Results: In diabetic C57BL/6 mice, transplantation of 100 dissociated islets with MAP gel under the kidney capsule restored normoglycemia (BG <200 mg/dL) within 18 days and maintained control for 40 days, while islets transplanted without MAP gel failed to reverse hyperglycemia. In the epididymal fat pad, 400 dissociated islets with MAP gel sustained normoglycemia for 44 days in two mice, whereas MAP gel alone, whole islets alone, or dissociated islets alone did not.

A pilot study using xenogeneic (human) islets at the SC site demonstrated MAP gel’s efficacy: mice receiving 800 IEQ human islets exhibited the greatest glucose reduction, while 400 IEQ showed a moderate effect. Unlike persistently hyperglycemic controls, MAP-supported transplants exhibited glucose changes indicative of islet activity.
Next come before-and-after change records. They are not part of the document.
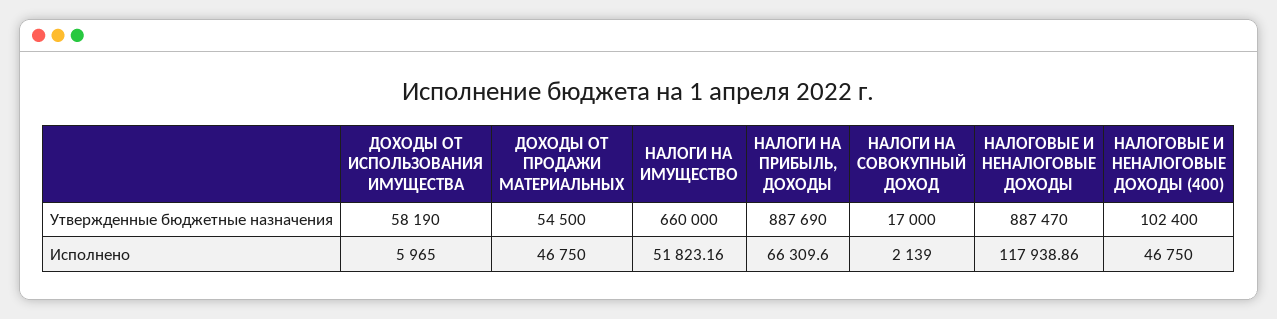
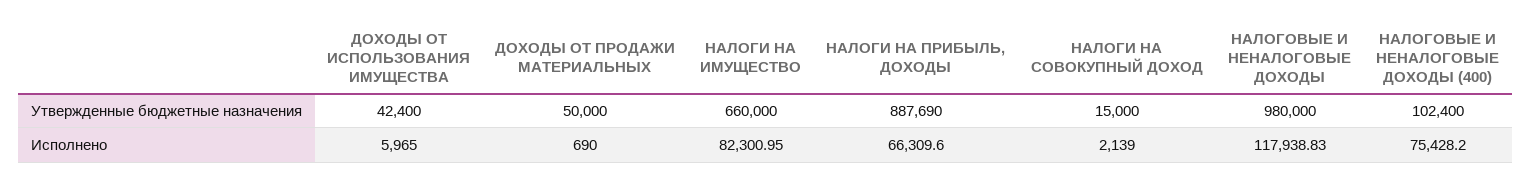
ДОХОДЫ ОТ ИСПОЛЬЗОВАНИЯ ИМУЩЕСТВА, Утвержденные бюджетные назначения: 58190 -> 42400
ДОХОДЫ ОТ ПРОДАЖИ МАТЕРИАЛЬНЫХ, Утвержденные бюджетные назначения: 54500 -> 50000
НАЛОГИ НА СОВОКУПНЫЙ ДОХОД, Утвержденные бюджетные назначения: 17000 -> 15000
НАЛОГОВЫЕ И НЕНАЛОГОВЫЕ ДОХОДЫ, Утвержденные бюджетные назначения: 887470 -> 980000
ДОХОДЫ ОТ ПРОДАЖИ МАТЕРИАЛЬНЫХ, Исполнено: 46750 -> 690
НАЛОГИ НА ИМУЩЕСТВО, Исполнено: 51823.16 -> 82300.95
НАЛОГОВЫЕ И НЕНАЛОГОВЫЕ ДОХОДЫ, Исполнено: 117938.86 -> 117938.83
НАЛОГОВЫЕ И НЕНАЛОГОВЫЕ ДОХОДЫ (400), Исполнено: 46750 -> 75428.2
Additionally, MAP gel demonstrated immunomodulatory properties. At 7 days post-implantation of 1 million Beta TC-6 cells with MAP or NP gels, cytokine profiling revealed reduced pro-inflammatory cytokines (IFNγ, IL-6, IL-1α, IL-1β, IL-10, IL-17, TNFα). Notably, IL-10 levels were lower in the MAP scaffold group, suggesting a less inflammatory microenvironment conducive to cell survival.

Conclusions: MAP gel significantly enhances islet engraftment, maintains glycemic control, and creates a more favorable immune environment in both syngeneic and xenogeneic transplantation models. These results highlight MAP gel’s potential as an innovative scaffold to improve the efficacy of cell-based therapies, particularly in diabetes management.